---- Data provided
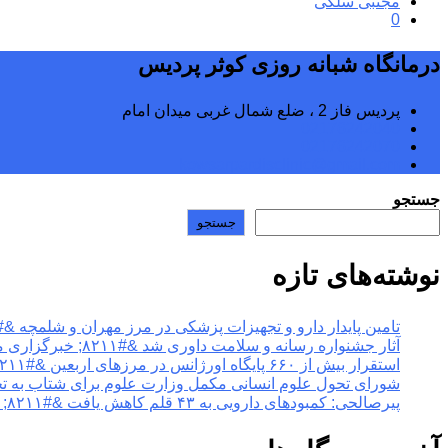
مجتبی سلگی
0
درمانگاه شبانه روزی کوثر پردیس
پردیس فاز 2 ، ضلع شمال غربی میدان امام
02176242040
02176242070
kowsarpardisclinic@gmail.com
جستجو
جستجو
نوشته‌های تازه
تامین پایدار دارو و تجهیزات پزشکی در مرز مهران و شلمچه &#۸۲۱۱; خبرگزاری مهر | اخبار ایران و جها
آثار جشنواره رسانه و سلامت داوری شد &#۸۲۱۱; خبرگزاری مهر | اخبار ایران و جهان
استقرار بیش از ۶۶۰ پایگاه اورژانس در مرزهای اربعین &#۸۲۱۱; خبرگزاری مهر | اخبار ایران و جهان
شورای تحول علوم انسانی مکمل وزارت علوم برای شتاب به تحول در آموزش عالی &#۸۲۱۱; خ
پیرصالحی: کمبودهای دارویی به ۴۳ قلم کاهش یافت &#۸۲۱۱; خبرگزاری مهر | اخبار ایران و جهان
--------
Task item:
Set every record down exactly, omitting pictures.

Solution below:
مجتبی سلگی
0
درمانگاه شبانه روزی کوثر پردیس
پردیس فاز 2 ، ضلع شمال غربی میدان امام
02176242040
02176242070
kowsarpardisclinic@gmail.com
جستجو
جستجو
نوشته‌های تازه
تامین پایدار دارو و تجهیزات پزشکی در مرز مهران و شلمچه &#۸۲۱۱; خبرگزاری مهر | اخبار ایران و جها
آثار جشنواره رسانه و سلامت داوری شد &#۸۲۱۱; خبرگزاری مهر | اخبار ایران و جهان
استقرار بیش از ۶۶۰ پایگاه اورژانس در مرزهای اربعین &#۸۲۱۱; خبرگزاری مهر | اخبار ایران و جهان
شورای تحول علوم انسانی مکمل وزارت علوم برای شتاب به تحول در آموزش عالی &#۸۲۱۱; خ
پیرصالحی: کمبودهای دارویی به ۴۳ قلم کاهش یافت &#۸۲۱۱; خبرگزاری مهر | اخبار ایران و جهان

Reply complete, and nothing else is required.